Die Mittel des Mutanten ist vom Inhalt zwar grotesk aber total ernst inszeniert.
Freunde von Cronenbergs Filmen sollten auf alle Fälle einen Blick riskieren.
Luder
Pete (Tom Sawyer) lebt mit Claire (Kate Braithwaite) zusammen die unter einer panischen Angst vor Hunden leidet. Aber anstatt zu einem Therapeuten zu gehen veranstaltet Claire zu Hause mit Pete bizarre SM- Spiele bei denen dieser nackt eine Hundemaske tragen muss.
Auch hat Pete statt eines Bettes in seinem kahlen Zimmer eine Hundehütte stehen in der er auch schläft.
Claire genießt die SM -Spiele doch für Pete sind diese mittlerweile eine Qual.
Auch macht es Claire Freude ihn bloßzustellen (z. B. als Petes Freund Al (Tommy Carey) zu Besuch ist). Als Claire dann mit Al Sex hat und Pete dies mitbekommt lößt dieses etwas in ihm aus und er überlegt sich einen Plan um mit Claire abzurechnen...

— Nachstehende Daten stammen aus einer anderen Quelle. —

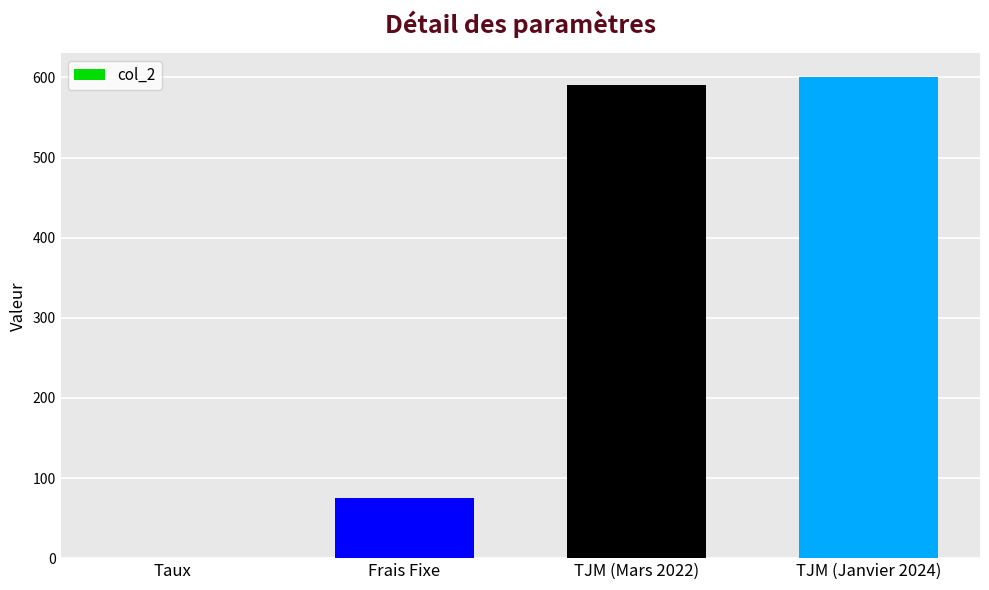

Between Frais Fixe and Taux, which is larger?

Frais Fixe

Der dritte und letzte Film, inszeniert von Simon Rumley (Red, White & Blue, The Living and the Dead) ist der längste der drei Filme aber deswegen nicht weniger verstörend.
Obwohl Claire und Pete sich gegenseitig immer wieder fertigmachen (so pinkelt Pete wie ein Hund in Claires Wäschekorb woraufhin diese in an die Hundeleine nimmt und "bestraft") gibt es zwischen den Beiden dann auch Momente von Zuneigung. Auch wird Claire nicht als komplettes Monster dargestellt.
Als Pete sein Hundehaus abreißt sieht man ihr ihre Verwirrung und den Schmerz wegen Petes Entscheidung an und man erblickt eine Frau die keinen anderen Weg gefunden hat um mit ihren Ängsten umzugehen. Doch die Lage ist längst eskaliert.
Bei Pete, der Claire und Al beim Sex beobachtet hat (eine beunruhigende Szene), ist etwas eingebrochen und den Rest des Filmes arbeitet er an der Umsetzung seiner (kranken) Racheidee. Die letzten Szenen von Luder sind dann auch eine Ohrfeige mitten ins Gesicht und unangenehm zu betrachten (wenn man nicht komplett abgestumpft ist).
Fazit:
Obsession ist definitiv ein Film für Freunde des ernsthaften Horrofilms und des Werkes von Clive Barker (Hellraiser).
Von Trash keine Spur. Sämtliche Filme sind in kühlen Farbtönen inszeniert (was zur tristen Umgebung der Protagonisten passt) und ernst umgesetzt worden. Sämtliche Darsteller leisten großartige Arbeit und die dt. Synchro ist auch sehr gut gelungen.
Obwohl FSK 18 gibt es in Obsession nur wenig Splatter und Blut zu sehen.
Das verstörende Potential liegt mehr in den sexuellen Inhalten / Grenzbereichen der drei Filme.